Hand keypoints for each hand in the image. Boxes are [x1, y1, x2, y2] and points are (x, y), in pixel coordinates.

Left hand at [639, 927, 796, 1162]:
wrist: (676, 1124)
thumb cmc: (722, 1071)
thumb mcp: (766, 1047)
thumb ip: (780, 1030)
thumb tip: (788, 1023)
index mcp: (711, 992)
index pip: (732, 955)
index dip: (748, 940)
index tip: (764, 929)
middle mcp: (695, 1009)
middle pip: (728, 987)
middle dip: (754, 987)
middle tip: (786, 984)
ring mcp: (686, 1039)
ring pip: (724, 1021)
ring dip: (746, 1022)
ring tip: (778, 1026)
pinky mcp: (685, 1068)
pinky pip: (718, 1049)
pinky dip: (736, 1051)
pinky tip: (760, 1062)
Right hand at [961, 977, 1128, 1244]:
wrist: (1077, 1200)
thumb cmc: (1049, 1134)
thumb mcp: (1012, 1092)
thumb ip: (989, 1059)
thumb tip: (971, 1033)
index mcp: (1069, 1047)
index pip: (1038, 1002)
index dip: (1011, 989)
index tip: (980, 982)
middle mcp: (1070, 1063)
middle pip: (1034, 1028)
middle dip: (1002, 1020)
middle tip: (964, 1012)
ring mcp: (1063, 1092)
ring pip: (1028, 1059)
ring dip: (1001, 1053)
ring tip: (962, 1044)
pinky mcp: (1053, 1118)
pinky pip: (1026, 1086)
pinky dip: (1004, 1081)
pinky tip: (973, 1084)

* * *

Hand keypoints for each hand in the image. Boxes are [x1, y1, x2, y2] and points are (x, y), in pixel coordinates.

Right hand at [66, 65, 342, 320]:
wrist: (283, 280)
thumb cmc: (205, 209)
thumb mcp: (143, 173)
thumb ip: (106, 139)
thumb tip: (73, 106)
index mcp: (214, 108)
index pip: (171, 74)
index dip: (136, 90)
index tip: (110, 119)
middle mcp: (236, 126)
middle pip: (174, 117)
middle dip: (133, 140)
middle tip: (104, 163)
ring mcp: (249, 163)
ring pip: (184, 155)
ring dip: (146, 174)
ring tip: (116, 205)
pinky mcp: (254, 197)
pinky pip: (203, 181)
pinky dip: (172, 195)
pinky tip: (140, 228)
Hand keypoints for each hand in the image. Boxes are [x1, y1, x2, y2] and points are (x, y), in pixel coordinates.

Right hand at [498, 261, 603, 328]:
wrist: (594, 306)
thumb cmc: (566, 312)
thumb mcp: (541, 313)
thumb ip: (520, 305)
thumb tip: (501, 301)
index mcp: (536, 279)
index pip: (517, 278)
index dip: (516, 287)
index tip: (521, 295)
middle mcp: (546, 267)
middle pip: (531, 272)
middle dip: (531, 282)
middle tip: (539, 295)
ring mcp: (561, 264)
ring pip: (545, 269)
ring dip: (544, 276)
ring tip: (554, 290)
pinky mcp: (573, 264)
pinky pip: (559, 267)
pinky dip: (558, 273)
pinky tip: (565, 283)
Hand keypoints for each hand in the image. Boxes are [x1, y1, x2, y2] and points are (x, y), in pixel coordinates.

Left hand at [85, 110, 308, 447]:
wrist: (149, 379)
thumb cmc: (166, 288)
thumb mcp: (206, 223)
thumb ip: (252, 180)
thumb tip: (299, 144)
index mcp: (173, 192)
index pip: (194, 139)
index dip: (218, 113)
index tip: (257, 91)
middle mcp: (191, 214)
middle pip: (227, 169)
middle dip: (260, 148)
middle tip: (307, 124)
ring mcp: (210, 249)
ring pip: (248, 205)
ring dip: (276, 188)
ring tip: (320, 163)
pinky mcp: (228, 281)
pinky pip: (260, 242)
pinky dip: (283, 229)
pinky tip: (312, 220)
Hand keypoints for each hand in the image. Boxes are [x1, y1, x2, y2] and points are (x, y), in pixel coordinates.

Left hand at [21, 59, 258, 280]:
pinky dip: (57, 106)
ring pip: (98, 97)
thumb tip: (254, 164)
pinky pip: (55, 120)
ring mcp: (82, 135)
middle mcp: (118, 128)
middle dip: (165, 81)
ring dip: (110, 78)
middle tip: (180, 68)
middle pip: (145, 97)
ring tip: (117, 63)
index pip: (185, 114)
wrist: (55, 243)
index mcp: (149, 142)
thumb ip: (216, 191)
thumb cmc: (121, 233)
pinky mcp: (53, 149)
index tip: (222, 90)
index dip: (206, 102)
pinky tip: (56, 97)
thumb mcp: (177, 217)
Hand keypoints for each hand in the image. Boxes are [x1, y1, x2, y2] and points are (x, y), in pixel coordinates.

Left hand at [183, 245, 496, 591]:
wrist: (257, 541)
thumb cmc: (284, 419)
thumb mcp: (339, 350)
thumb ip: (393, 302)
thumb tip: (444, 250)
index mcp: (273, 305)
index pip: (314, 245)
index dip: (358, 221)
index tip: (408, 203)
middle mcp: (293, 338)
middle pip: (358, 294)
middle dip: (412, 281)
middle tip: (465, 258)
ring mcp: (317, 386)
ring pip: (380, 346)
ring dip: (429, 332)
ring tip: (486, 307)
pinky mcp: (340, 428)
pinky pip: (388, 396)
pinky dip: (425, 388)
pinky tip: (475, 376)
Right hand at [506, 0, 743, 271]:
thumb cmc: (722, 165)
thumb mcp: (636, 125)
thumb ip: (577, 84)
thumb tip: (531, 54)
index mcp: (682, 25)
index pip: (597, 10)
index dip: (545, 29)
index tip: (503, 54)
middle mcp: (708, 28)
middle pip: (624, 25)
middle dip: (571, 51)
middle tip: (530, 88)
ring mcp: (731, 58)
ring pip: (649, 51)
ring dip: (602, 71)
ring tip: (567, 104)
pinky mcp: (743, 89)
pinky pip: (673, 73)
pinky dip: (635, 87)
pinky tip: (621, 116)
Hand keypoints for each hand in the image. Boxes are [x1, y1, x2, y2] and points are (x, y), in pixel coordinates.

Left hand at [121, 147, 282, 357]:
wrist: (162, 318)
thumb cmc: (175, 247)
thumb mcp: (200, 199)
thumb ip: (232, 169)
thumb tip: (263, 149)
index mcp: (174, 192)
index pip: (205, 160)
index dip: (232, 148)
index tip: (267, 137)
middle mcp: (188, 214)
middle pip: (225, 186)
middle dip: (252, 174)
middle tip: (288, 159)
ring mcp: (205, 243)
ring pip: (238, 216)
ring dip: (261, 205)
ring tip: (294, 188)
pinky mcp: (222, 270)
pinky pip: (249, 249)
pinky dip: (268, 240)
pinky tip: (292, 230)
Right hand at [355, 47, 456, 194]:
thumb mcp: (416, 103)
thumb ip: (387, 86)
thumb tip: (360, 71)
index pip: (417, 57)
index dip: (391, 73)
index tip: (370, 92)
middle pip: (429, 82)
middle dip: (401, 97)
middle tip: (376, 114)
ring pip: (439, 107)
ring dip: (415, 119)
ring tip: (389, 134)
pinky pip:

Task requirements – From the records above, give again exactly the lines running from the line with "thumb ip: (577, 84)" to the line with "thumb cmc: (175, 247)", inclusive.

Answer to this exercise –
thumb ip: (577, 84)
thumb tip: (531, 54)
index mcp: (682, 25)
index pip: (597, 10)
index dip: (545, 29)
index tip: (503, 54)
middle mcp: (708, 28)
middle pip: (624, 25)
middle dip: (571, 51)
middle tip: (530, 88)
ring mcp: (731, 58)
ring pip: (649, 51)
ring dip: (602, 71)
ring tip: (567, 104)
pinky mcp: (743, 89)
pinky pip: (673, 73)
pinky dip: (635, 87)
pinky tip: (621, 116)
Hand keypoints for each hand in the image. Boxes are [x1, y1, x2, y2] and points are (x, y), in pixel coordinates.

Left hand at [121, 147, 282, 357]:
wrist: (162, 318)
thumb cmc: (175, 247)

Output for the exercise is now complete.